Sunday, March 19, 2006

NDNF 3

ICEBERG Belgium, 2005; 84 min.

Written and Directed by Dominique Abel,
Fiona Gordon
and Bruno Romy

Dominique Abel, and Fiona Gordon were, for a time, professional circus clowns, and this greatly informs and restricts their abilities as filmmakers. This film proves that editing is important part of the filmmaking process, and that what sometimes works on stage or TV doesn't work on the big screen. Not that the gags don't work, they actually do much of the time, but there's lots of scenes with people just sitting (or standing) there waiting for the scene to start. Dead air almost never works, especially in Belgium.

The film begins with an Eskimo woman(Lucy Tulugarjuk) explaining that she's one of the last speakers of a native language and then explains that she's going to tell how she met her husband. We soon forget about her, as it appears she has absolutely nothing to do with the rest of the movie

Fioana (Gordon) is cleaning up her fast food restaurant, when she gets locked in the freezer, and is discovered the next morning by an employee. It looks like a Carol Burnett episode without the dialogue. What happens next looks like it was inspired by Speilberg's “Close Encounters of the Third Kind,” and like the characters in the aforementioned film, she becomes obsessed with a distant iceberg somewhere in the far north.
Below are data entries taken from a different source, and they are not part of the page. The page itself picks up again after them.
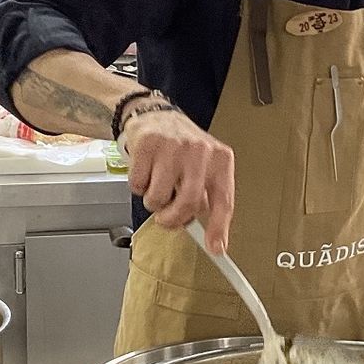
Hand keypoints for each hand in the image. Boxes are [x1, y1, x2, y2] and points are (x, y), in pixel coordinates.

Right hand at [123, 110, 235, 251]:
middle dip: (173, 218)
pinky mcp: (148, 145)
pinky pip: (139, 185)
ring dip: (153, 201)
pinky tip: (146, 170)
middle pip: (188, 203)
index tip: (216, 248)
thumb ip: (207, 197)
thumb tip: (211, 237)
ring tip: (157, 184)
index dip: (219, 228)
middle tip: (166, 218)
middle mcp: (200, 151)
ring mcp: (174, 147)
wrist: (156, 115)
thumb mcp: (204, 167)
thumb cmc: (183, 148)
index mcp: (220, 159)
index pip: (224, 200)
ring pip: (159, 198)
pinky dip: (139, 186)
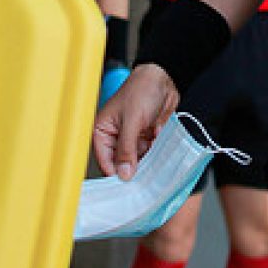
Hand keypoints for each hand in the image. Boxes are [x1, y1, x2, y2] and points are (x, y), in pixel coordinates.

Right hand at [93, 63, 178, 180]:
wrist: (164, 78)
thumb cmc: (141, 89)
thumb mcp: (132, 119)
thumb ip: (126, 148)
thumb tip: (123, 174)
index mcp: (103, 131)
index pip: (105, 162)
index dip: (116, 175)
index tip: (127, 189)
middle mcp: (116, 139)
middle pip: (122, 166)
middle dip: (134, 172)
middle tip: (143, 185)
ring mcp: (132, 141)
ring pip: (138, 164)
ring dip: (147, 166)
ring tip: (155, 170)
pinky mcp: (147, 141)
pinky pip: (150, 157)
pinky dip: (156, 159)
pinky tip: (161, 159)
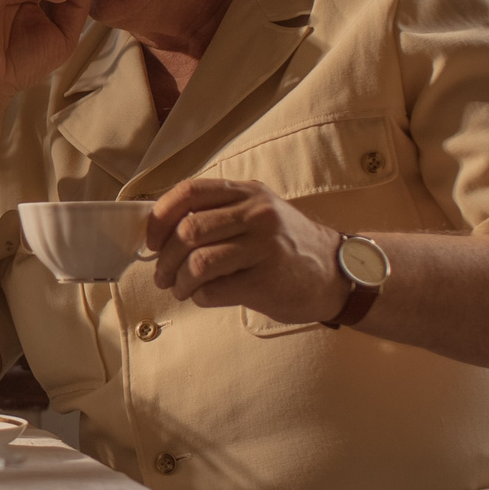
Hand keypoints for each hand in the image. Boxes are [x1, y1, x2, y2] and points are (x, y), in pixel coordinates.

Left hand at [144, 179, 355, 322]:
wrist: (337, 275)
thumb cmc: (286, 246)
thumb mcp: (258, 214)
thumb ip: (218, 213)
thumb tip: (160, 231)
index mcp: (248, 193)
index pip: (189, 192)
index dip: (160, 217)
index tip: (150, 240)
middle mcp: (257, 214)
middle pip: (188, 231)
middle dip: (164, 258)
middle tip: (161, 275)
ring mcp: (265, 247)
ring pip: (198, 263)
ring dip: (179, 282)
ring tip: (181, 289)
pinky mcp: (268, 281)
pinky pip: (214, 290)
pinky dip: (200, 297)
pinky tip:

Fiona's husband (Dominique Abel) and two kids(Ophélie Rousseau and Robin Goupil) are worried, but soon she escapes, and winds up on a town on the coast, where she pursues a mute sailor (Philippe Martz), whom she wants to hire to take her to her dream while her husband arrives to take her home.

The big problem with the film is pacing. Even though Gordon and Abel have been doing comedy for years and years, the film is a series of tableaus and gags which may indeed work by themselves but are done in a way where there's a great deal of dead air. The final third of the film, which takes place at sea, is especially so, and gets really old really quick. What was crucial to slapstick comedy in “ancient times” was timing, something this film doesn't really have. Pity.

Terra Incognita Switzerland, 2005; 18 min.

Written and Directed
by Peter Volkart,

“In the Amazon, the prophylactics prowl! In the Amazon, the hypodermics Howl!”-The guy who wrote “American Pie.”

The reason for the above quote is that it's germane. This a mockumentery about the notorious pataphysicist Igor Leschenko,(Paul Avondet) who in the 1920s proved that the laws of gravity were all wrong and had to travel to Nanopol Island, past the distant land of upper Suburbia, and where gravity stops, in order to prove his theories correct. Yeah, sure, and the Russians got to the moon in 1938…Jeez!

This is one of those films that is going to at least make it to the semi-finals for the Oscars next year for the best live-action short subject. It's a hoot.


CAVITE Philippines/USA, 2005; 80 min

Written and Directed by
Ian Gamazon and Neill dela Llana

Adam(Ian Gamazon) is a security guard living in San Diego. His girlfriend (Dominique Gonzalez) is about to leave him and abort their unborn baby at a most inopportune time, His father has just died and has to go all the way back to the Philippines to attend the funeral. He calls his girlfriend in Taipei during the stopover, but that's just a red herring. It's when he arrives in Manilla and he hears a mysterious cel-phone ringing in his suitcase that things begin to get interesting.

A genuine terrorist is on the other end. Tariq(uncredited!) is with a renegade faction of the Abu Sayyif -Al Qaeda's franchise in the Philippines. He's kidnapped Adam's mother and sister, and if our hero doesn't do exactly what he's told, then mom and sis are going to bite the big one.

So begins a trip through various Philippine slums, where Adam is forced to re-engage in a life he had long ago left behind. In the meantime, he has to engage in a dialogue with an abusive Tariq, who seems to be walking alongside him and noticing everything that's going on. This is one of the most omniscient villains ever to almost make it onscreen. Whoever it is who did this has given the performance of a lifetime. Gamazon, who's onscreen for all but a few minutes, is also amazing, giving as good as he gets and running the gambit of emotions.

They said that he didn't want the job of “star” but he didn't have the money to hire anybody else. That may have been a blessing in disguise, because everything is perfect, and the dilemma he has to face near the end is truly horrifying

There is a reason why this won the Independent Spirit Award® for best foreign film. This is one scary thriller!!! It's amazing what you can do with almost no money nowadays.

Detail Germany 2005; 7 min

Directed by
Kanwal Sethi

A large brick is moved in the territories. This is the way the Germans denounce the Jews nowadays. Don't they know they'll never have any credibility on this subject?